A PC is made of various components: the power unit, keyboard, mouse, hard disk, and — the brains of the operation — the microprocessor. Way back when, users of a Compaq no more knew who had supplied those ingredients than a Chevy owner knew who had made the radiator under the hood.
Intel changed all that in 1991. Until then, the high-tech marketing landscape had pretty much consisted of Apple’s rainbow logo and IBM’s Little Tramp. But if a small blue Chiquita sticker could turn a banana into a marketing icon, then why not an Intel Inside logo on a computer?
The genesis for Intel Inside came from inside the cubicle of CEO Andy Grove. His young technical assistant, Dennis Carter — who had two engineering degrees and a Harvard MBA — understood that the company faced challenges in the maturing microprocessor market. The surprising cause: the very success of the microprocessor. Because of Moore’s law — which holds that the number of transistors on a chip roughly double every 18 to 24 months — Intel and other chipmakers were able to quickly make obsolete each generation of chip. So Intel’s 16-bit microprocessor — called the 286 — was replaced within three years by the 386, a 32-bit one.
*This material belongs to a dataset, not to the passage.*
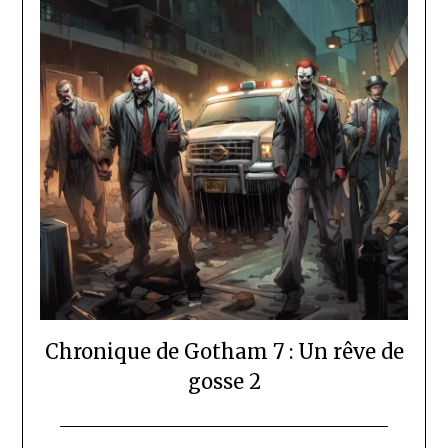
Chronique de Gotham 7 : Un rêve de
gosse 2
Posted
by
Trouble was, nobody was buying it; everybody was still wedded to the 286 chip, although the 386 was a much better product. Carter wondered whether the problem was that end-users weren’t aware of the product differences. Grove had his doubts, but in early 1989 he agreed to a $500,000 test, telling Carter, “You believe it — you go do it.” Intel took out billboard ads in Denver with a big, bold “286” inside a circle and a large red “X” spray-painted over the 286. After a couple of weeks, another sign went up next to it: a “386” inside a circle. The message was clear, and those buying PCs got it: Sales of computers with Intel’s 386 microprocessor shot up. It was a major moment: Carter had shifted power in the chip industry from the PC makers to a key supplier.
Ultimately Carter became head of marketing, his reward for demonstrating that an anonymous ingredient of a larger consumer product might achieve its own identity.